D’après une source au sein d’une organisation locale opérant dans la zone, la présence massive de mines antipersonnel rend tout déplacement extrêmement dangereux. Les champs, les sentiers, les pâturages et même les abords des habitations seraient minés, exposant indistinctement adultes et enfants à des explosions souvent mortelles.
Depuis près de deux semaines, la population vit dans la peur constante, contrainte de rester confinée à domicile.
« Depuis près de deux semaines, nous n’osons plus sortir de nos maisons. Presque chaque jour, nous apprenons qu’une personne est morte après avoir marché sur une mine », témoigne un habitant de la zone.
Les activités agricoles sont totalement paralysées et l’accès aux soins devient de plus en plus difficile. Les structures sanitaires locales, déjà fragilisées, peinent à faire face à l’afflux de blessés présentant de graves traumatismes, tandis que le bilan humain continue de s’alourdir jour après jour.

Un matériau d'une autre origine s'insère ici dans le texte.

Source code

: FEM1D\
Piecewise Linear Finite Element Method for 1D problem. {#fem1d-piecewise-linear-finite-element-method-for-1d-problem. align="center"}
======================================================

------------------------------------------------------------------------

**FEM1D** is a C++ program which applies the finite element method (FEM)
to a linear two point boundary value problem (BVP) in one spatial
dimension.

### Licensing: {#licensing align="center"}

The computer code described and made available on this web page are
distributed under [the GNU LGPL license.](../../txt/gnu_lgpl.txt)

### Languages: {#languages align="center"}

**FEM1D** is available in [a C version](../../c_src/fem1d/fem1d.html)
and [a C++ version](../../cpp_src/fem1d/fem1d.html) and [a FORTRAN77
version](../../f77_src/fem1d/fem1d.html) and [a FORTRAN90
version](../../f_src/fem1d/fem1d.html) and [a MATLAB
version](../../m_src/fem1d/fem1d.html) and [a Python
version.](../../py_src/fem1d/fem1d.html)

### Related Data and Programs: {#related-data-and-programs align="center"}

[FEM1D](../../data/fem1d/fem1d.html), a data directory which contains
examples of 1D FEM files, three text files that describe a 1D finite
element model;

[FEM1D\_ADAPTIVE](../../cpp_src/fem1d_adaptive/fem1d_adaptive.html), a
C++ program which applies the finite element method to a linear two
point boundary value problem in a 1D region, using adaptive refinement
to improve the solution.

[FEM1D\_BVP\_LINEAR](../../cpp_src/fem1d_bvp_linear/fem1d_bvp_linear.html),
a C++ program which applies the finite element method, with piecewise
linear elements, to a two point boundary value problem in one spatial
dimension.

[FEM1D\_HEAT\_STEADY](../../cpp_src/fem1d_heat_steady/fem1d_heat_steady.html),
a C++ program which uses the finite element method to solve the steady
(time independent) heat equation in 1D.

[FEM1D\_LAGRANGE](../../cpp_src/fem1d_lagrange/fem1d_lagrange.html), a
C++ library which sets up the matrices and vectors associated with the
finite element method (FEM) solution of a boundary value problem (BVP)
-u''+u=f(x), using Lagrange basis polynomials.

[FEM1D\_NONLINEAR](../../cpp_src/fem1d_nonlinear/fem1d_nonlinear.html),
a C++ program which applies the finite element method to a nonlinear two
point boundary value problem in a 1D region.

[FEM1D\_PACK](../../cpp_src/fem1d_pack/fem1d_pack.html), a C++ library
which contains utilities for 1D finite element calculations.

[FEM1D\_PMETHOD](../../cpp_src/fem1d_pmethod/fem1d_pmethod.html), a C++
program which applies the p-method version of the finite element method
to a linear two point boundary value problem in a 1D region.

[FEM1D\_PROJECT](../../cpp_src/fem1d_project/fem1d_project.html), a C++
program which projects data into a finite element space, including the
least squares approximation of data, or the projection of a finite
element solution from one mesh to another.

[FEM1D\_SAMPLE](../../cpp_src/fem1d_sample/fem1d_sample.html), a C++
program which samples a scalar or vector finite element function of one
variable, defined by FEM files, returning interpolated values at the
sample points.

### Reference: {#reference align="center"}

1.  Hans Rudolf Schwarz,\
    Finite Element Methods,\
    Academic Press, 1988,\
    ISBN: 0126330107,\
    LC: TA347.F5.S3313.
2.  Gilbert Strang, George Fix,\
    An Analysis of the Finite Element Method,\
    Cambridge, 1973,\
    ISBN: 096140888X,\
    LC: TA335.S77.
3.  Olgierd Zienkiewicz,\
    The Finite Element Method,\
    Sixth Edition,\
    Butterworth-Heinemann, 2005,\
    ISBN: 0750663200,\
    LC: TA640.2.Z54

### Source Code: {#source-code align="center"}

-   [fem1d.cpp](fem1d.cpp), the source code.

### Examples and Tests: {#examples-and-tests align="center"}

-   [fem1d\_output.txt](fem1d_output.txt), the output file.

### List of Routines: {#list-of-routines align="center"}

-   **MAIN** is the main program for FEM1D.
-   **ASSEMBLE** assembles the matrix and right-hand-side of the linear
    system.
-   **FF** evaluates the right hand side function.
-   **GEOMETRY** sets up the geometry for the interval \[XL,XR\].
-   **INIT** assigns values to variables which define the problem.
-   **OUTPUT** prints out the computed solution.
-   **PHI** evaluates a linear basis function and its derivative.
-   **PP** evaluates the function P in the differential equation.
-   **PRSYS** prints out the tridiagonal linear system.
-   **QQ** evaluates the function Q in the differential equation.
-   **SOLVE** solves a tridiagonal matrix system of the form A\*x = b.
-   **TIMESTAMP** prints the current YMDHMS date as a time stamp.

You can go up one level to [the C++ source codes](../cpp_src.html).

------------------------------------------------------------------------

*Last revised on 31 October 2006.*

Face à cette situation dramatique, les habitants de Kaziba lancent un appel pressant aux autorités congolaises, aux Forces armées de la République démocratique du Congo (FARDC) ainsi qu’aux organisations humanitaires nationales et internationales pour une intervention urgente de déminage, le renforcement de la protection des civils et la prise en charge médicale et psychosociale des victimes.
L’utilisation de mines antipersonnel dans des zones habitées constitue une violation grave du droit international humanitaire, ces engins étant interdits par plusieurs conventions en raison de leur caractère indiscriminé et de leurs effets durables sur les populations civiles. À Kaziba, la population espère une réaction rapide afin de mettre fin à cette tragédie silencieuse et restaurer un minimum de sécurité dans une région déjà éprouvée par des années de conflit armé.